YOUR GOAL — Could you give the data below again exactly, apart from the pictures?

DATASET EXTRACT —
* * *

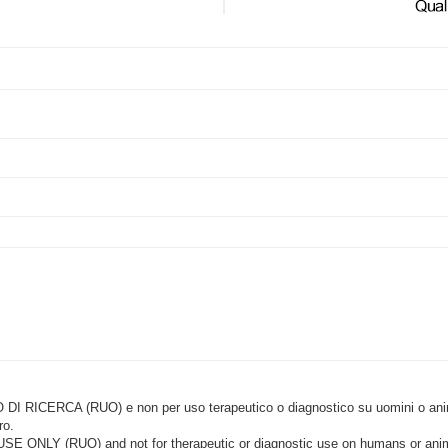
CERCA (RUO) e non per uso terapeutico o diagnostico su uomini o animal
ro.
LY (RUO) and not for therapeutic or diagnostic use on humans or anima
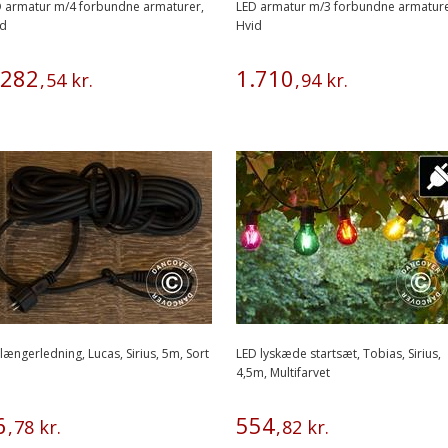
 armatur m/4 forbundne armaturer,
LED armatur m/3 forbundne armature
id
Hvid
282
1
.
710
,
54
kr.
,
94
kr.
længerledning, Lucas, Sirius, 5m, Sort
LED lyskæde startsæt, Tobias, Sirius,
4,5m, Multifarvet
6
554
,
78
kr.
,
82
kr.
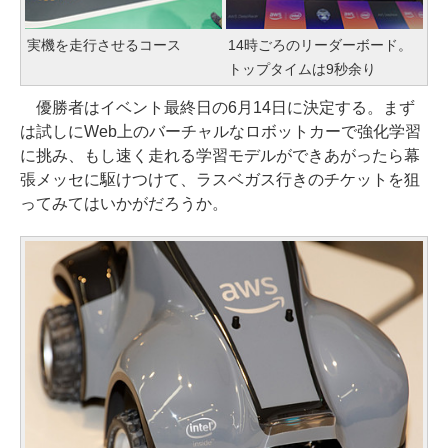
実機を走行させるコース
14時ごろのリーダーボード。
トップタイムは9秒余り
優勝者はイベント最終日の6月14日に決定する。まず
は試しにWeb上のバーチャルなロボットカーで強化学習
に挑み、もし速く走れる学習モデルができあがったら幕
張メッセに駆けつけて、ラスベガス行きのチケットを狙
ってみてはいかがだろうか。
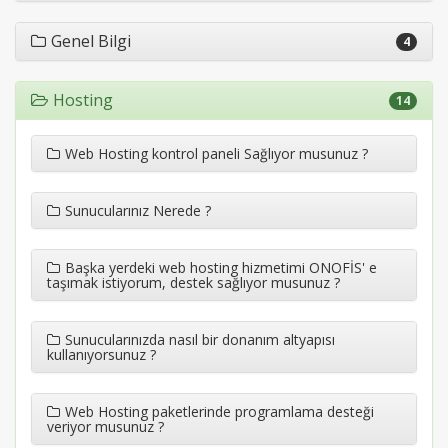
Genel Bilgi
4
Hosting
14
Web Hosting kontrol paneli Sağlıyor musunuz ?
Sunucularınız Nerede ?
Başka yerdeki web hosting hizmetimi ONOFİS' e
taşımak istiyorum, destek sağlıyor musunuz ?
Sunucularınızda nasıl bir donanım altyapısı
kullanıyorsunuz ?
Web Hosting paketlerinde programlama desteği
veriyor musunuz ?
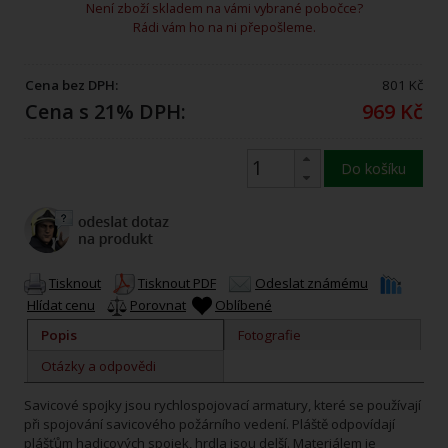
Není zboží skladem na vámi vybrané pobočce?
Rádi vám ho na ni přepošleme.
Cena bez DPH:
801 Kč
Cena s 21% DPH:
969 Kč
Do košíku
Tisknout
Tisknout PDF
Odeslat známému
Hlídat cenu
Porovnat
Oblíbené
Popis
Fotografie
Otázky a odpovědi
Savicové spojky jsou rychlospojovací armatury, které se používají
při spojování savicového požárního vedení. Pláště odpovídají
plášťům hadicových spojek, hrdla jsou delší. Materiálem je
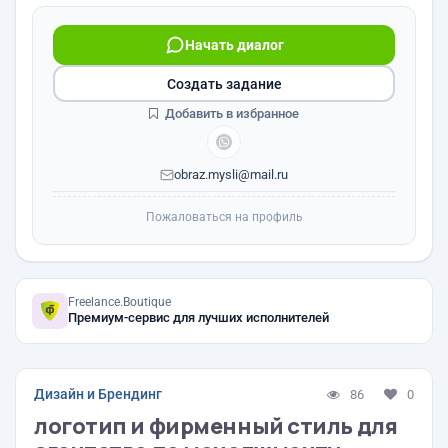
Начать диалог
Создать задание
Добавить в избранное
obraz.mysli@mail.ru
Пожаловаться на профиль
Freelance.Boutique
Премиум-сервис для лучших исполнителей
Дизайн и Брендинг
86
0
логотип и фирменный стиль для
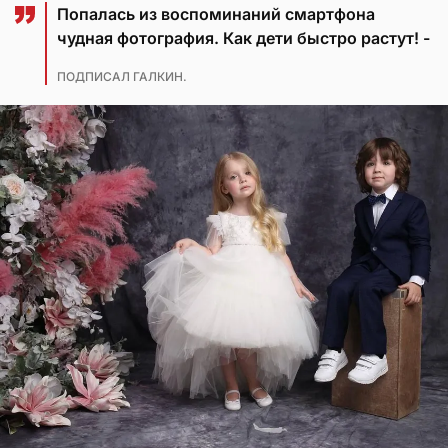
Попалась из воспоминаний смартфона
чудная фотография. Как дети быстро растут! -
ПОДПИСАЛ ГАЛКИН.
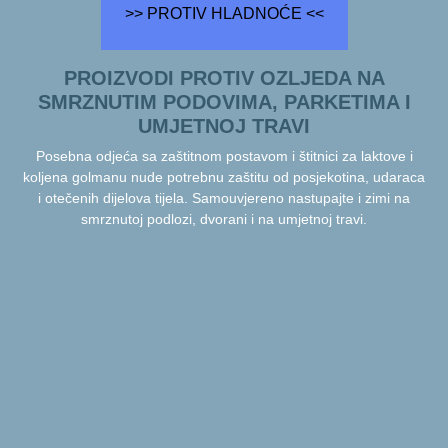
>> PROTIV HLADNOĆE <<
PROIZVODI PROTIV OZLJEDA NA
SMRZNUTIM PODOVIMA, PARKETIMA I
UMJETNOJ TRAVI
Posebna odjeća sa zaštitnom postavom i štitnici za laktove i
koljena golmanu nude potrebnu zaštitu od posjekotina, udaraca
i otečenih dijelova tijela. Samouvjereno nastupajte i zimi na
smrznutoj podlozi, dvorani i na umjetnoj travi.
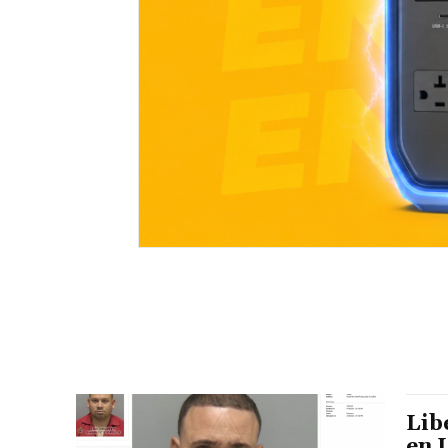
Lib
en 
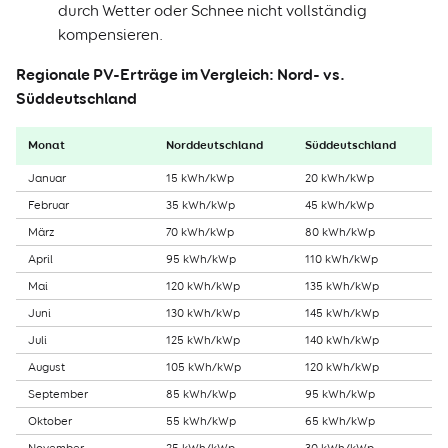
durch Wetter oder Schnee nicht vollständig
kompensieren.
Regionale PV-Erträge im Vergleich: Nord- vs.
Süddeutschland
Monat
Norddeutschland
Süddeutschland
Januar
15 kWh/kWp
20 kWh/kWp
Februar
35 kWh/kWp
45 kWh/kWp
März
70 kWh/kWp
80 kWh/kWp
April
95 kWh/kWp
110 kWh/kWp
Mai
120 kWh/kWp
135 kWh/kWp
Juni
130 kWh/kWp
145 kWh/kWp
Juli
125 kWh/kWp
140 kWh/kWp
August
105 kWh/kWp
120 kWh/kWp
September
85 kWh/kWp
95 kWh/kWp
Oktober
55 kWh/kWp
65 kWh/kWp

* * *

SOLVED PROBLEM —
CERCA (RUO) e non per uso terapeutico o diagnostico su uomini o animal
ro.
LY (RUO) and not for therapeutic or diagnostic use on humans or anima
 armatur m/4 forbundne armaturer,
LED armatur m/3 forbundne armature
id
Hvid
282
1
.
710
,
54
kr.
,
94
kr.
længerledning, Lucas, Sirius, 5m, Sort
LED lyskæde startsæt, Tobias, Sirius,
4,5m, Multifarvet
6
554
,
78
kr.
,
82
kr.
実機を走行させるコース
14時ごろのリーダーボード。
トップタイムは9秒余り
優勝者はイベント最終日の6月14日に決定する。まず
は試しにWeb上のバーチャルなロボットカーで強化学習
に挑み、もし速く走れる学習モデルができあがったら幕
張メッセに駆けつけて、ラスベガス行きのチケットを狙
ってみてはいかがだろうか。
Genel Bilgi
4
Hosting
14
Web Hosting kontrol paneli Sağlıyor musunuz ?
Sunucularınız Nerede ?
Başka yerdeki web hosting hizmetimi ONOFİS' e
taşımak istiyorum, destek sağlıyor musunuz ?
Sunucularınızda nasıl bir donanım altyapısı
kullanıyorsunuz ?
Web Hosting paketlerinde programlama desteği
veriyor musunuz ?
Není zboží skladem na vámi vybrané pobočce?
Rádi vám ho na ni přepošleme.
Cena bez DPH:
801 Kč
Cena s 21% DPH:
969 Kč
Do košíku
Tisknout
Tisknout PDF
Odeslat známému
Hlídat cenu
Porovnat
Oblíbené
Popis
Fotografie
Otázky a odpovědi
Savicové spojky jsou rychlospojovací armatury, které se používají
při spojování savicového požárního vedení. Pláště odpovídají
plášťům hadicových spojek, hrdla jsou delší. Materiálem je
Начать диалог
Создать задание
Добавить в избранное
obraz.mysli@mail.ru
Пожаловаться на профиль
Freelance.Boutique
Премиум-сервис для лучших исполнителей
Дизайн и Брендинг
86
0
логотип и фирменный стиль для
Попалась из воспоминаний смартфона
чудная фотография. Как дети быстро растут! -
ПОДПИСАЛ ГАЛКИН.
>> PROTIV HLADNOĆE <<
PROIZVODI PROTIV OZLJEDA NA
SMRZNUTIM PODOVIMA, PARKETIMA I
UMJETNOJ TRAVI
Posebna odjeća sa zaštitnom postavom i štitnici za laktove i
koljena golmanu nude potrebnu zaštitu od posjekotina, udaraca
i otečenih dijelova tijela. Samouvjereno nastupajte i zimi na
smrznutoj podlozi, dvorani i na umjetnoj travi.
Lib
en 
durch Wetter oder Schnee nicht vollständig
kompensieren.
Regionale PV-Erträge im Vergleich: Nord- vs.
Süddeutschland
Monat
Norddeutschland
Süddeutschland
Januar
15 kWh/kWp
20 kWh/kWp
Februar
35 kWh/kWp
45 kWh/kWp
März
70 kWh/kWp
80 kWh/kWp
April
95 kWh/kWp
110 kWh/kWp
Mai
120 kWh/kWp
135 kWh/kWp
Juni
130 kWh/kWp
145 kWh/kWp
Juli
125 kWh/kWp
140 kWh/kWp
August
105 kWh/kWp
120 kWh/kWp
September
85 kWh/kWp
95 kWh/kWp
Oktober
55 kWh/kWp
65 kWh/kWp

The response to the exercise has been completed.